Jordan Furlong on Emerging Law Librarian Roles

Law librarians, law practitioners, and others interested in thoughts on the future of law practice will be interested in a provocative new piece by Jordan Furlong: The Future is Now: Eight Emerging Roles for Law Librarians. It appears in the July 2013 issue of Thomson Reuters’s Practice Innovations.

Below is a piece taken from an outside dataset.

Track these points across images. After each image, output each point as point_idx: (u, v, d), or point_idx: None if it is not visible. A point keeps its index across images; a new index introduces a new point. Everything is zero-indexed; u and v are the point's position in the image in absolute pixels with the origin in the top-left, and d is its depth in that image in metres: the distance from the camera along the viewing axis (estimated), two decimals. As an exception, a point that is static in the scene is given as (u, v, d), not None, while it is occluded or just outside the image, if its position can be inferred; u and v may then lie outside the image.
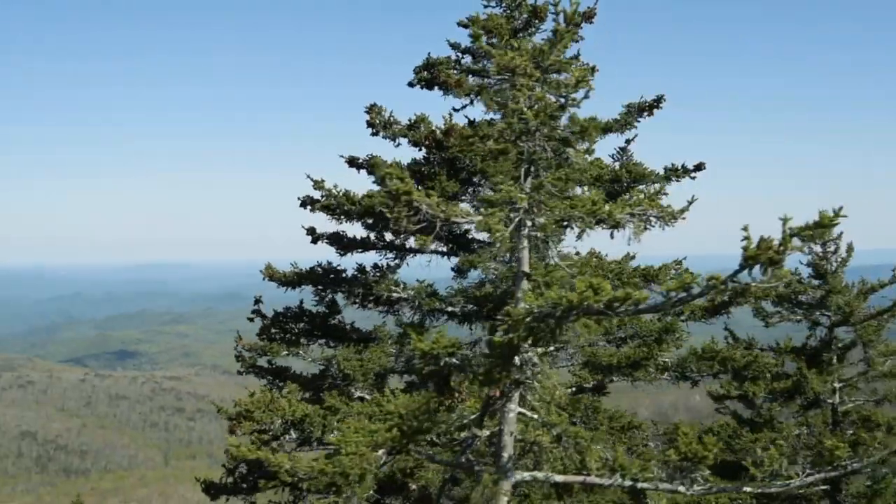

Jordan offers thoughts on new potential opportunities for law librarians and knowledge management professionals—often themselves librarians by training—in new law firm models that he foresees developing in response to multi-factored legal market disruptions. He suggests,

Starting now, law librarians and KM personnel have the opportunity to integrate themselves into the architecture of the burgeoning new law firm model. The collection, curation, dissemination, and application of knowledge will lie at the heart of profitably efficient law firms of the future, and they are the stewards of that knowledge.

Jordan offers eight possibilities for new roles, half of which are firm-facing (Niche Expert Resource, Bespoke CLE Designer, Legal Project Management Coordinator, Business Intelligence Director) and the other half of which are client-facing (Legal Knowledge Liaison, Expert Application Programmer, Alternative Fee Arrangement Coordinator, Client Knowledge Engineer).

As usual, it seems to me Jordan shows spot-on foresight. Indeed, I do suspect some law firm librarians see themselves in similar roles already. For example, when I practiced law years ago, I worked with a librarian that many in the firm might have considered a business intelligence adviser, if not director.

Some of these roles are open also to lawyers practicing in a professional support capacity, of course. For example, a niche expert resource can be a role undertaken by research lawyers, or lawyers who are also librarians, which has been the experience of me and others I know. Similarly, law practice support lawyers often also design bespoke CLE programs. Jordan is quite right, I believe, in pointing out that many librarians also will have the skills to carry out these roles as well, perhaps as members of a team or perhaps independently, depending, of course, on the firm.

(A hat tip to Sarah Sutherland and Mandy Ostick for tweets leading me to Jordan’s article.)